Storys rekonstruieren, Spannung erzeugen

Mit seinem Buch „Glückskind“ hatte Uhly 2012 einen großen Erfolg. Das Buch verkaufte sich gut, hatte Bestsellerqualitäten, eine Verfilmung folgte. Doch Uhly deutete an, dass er der Bestseller und ihrer Verfilmungen müde ist. Kollegen auf der ganzen Welt würden darauf getrimmt, in sogenannten „creativ writing“-Seminaren auf immer gleiche Weise massentaugliche Geschichten zu produzieren: Storys rekonstruieren, Spannung erzeugen, ein zufriedenstellendes Ende finden und das alles nach den gleichen Mustern, das will Uhly nicht. „Ich will experimentieren. Ich will wissen, was schreibend möglich ist“, sagte er.
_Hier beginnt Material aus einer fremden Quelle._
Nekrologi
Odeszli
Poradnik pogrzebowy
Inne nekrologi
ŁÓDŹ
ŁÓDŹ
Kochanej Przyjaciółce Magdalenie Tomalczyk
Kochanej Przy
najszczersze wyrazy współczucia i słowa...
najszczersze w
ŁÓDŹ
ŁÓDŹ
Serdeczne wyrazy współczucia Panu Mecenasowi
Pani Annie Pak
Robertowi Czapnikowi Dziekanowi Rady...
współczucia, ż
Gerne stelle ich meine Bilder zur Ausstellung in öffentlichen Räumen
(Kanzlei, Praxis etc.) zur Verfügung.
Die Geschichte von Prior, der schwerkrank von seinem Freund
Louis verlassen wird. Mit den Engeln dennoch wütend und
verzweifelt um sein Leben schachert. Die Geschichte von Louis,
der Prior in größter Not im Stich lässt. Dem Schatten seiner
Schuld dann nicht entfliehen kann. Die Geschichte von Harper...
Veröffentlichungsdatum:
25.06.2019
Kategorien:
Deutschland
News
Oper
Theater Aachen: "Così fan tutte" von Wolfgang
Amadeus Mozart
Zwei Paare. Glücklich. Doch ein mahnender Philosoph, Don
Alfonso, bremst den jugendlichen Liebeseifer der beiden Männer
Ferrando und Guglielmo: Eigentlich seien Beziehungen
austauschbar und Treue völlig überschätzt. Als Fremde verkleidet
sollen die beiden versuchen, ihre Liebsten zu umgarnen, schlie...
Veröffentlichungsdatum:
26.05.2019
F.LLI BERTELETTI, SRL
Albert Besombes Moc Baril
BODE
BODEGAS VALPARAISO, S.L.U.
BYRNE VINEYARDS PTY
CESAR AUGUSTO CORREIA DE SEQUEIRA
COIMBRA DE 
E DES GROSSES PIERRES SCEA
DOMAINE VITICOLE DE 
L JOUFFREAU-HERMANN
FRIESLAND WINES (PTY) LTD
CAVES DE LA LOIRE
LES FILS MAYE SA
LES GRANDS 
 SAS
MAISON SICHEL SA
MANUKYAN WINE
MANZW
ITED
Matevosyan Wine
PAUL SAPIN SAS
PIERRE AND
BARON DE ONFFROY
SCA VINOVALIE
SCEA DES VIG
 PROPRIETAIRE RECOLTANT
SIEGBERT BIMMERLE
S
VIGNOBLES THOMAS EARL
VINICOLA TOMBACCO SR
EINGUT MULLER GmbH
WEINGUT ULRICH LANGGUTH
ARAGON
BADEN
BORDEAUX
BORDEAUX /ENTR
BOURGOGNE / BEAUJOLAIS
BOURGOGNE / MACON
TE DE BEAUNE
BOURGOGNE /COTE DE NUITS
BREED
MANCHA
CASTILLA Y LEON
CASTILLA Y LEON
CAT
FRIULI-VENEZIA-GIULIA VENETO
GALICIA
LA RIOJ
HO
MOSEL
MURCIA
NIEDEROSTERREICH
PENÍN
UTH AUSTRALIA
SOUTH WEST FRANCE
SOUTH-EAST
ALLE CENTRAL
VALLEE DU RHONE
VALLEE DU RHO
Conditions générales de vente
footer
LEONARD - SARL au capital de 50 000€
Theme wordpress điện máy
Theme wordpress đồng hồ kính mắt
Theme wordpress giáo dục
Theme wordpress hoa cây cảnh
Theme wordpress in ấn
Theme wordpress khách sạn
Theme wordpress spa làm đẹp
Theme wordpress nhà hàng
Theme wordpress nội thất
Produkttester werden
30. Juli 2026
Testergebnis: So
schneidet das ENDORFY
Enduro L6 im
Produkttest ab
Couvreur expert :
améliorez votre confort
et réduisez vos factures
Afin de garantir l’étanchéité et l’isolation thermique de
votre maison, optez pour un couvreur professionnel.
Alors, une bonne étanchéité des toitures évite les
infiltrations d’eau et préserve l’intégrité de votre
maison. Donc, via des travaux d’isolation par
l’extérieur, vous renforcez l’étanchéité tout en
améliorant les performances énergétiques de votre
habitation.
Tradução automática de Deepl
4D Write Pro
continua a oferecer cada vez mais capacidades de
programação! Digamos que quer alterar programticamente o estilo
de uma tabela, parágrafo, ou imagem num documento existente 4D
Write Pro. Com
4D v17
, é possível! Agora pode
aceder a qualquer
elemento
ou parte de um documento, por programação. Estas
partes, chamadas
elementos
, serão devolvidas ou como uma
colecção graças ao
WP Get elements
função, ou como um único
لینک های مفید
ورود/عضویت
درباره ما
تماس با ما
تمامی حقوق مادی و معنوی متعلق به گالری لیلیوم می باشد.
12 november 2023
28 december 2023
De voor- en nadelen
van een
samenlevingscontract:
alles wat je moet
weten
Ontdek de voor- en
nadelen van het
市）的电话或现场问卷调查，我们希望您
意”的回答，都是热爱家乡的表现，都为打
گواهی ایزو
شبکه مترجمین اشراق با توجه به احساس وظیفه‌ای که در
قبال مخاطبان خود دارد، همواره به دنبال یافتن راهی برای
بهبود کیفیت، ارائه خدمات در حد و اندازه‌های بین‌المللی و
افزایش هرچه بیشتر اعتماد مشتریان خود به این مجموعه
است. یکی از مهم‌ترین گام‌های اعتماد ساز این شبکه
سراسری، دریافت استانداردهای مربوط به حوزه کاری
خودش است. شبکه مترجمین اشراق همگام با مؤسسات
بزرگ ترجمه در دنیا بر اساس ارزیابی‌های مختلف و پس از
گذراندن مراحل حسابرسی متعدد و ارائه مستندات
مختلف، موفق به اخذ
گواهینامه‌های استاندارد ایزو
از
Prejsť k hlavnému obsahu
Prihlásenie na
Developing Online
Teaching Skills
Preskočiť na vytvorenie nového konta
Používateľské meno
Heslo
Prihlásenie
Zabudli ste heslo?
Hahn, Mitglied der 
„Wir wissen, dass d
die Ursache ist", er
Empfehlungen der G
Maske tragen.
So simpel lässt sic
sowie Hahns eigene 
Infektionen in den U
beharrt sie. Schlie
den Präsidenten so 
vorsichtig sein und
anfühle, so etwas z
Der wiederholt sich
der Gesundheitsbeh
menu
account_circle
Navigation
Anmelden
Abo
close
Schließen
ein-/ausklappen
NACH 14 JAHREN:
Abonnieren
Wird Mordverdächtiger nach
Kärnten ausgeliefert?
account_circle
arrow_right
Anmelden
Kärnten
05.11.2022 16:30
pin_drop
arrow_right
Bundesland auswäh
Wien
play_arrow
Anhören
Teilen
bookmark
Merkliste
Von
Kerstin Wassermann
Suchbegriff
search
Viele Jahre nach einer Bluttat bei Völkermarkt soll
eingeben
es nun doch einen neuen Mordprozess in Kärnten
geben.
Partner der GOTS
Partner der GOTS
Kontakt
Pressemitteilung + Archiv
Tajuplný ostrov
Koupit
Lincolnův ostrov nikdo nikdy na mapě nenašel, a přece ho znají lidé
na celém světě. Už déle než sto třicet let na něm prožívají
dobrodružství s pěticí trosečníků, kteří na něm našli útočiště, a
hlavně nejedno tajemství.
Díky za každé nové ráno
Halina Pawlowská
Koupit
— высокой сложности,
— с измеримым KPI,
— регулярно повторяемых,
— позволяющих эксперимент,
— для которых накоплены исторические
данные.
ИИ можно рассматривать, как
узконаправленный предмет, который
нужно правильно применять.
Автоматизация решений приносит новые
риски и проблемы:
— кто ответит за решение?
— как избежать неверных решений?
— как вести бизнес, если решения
Dass er den Leser dabei möglicherweise bis an die Grenzen fordert, stört den Autor nicht. Seine Geschichten tragen seinen persönlichen Stempel, massentauglich allerdings sind sie wohl in der Tat nicht. Kann man als Autor ausgetretene Pfade verlassen, ohne elitär zu werden? Braucht man nicht auch Handwerk, um Kunst zu fabrizieren? Oder umgekehrt, Kunst ohne Handwerk, wozu ist das gut? Interessante Fragen, die einen eigenen Abend mit gesonderter Diskussion verdient hätten.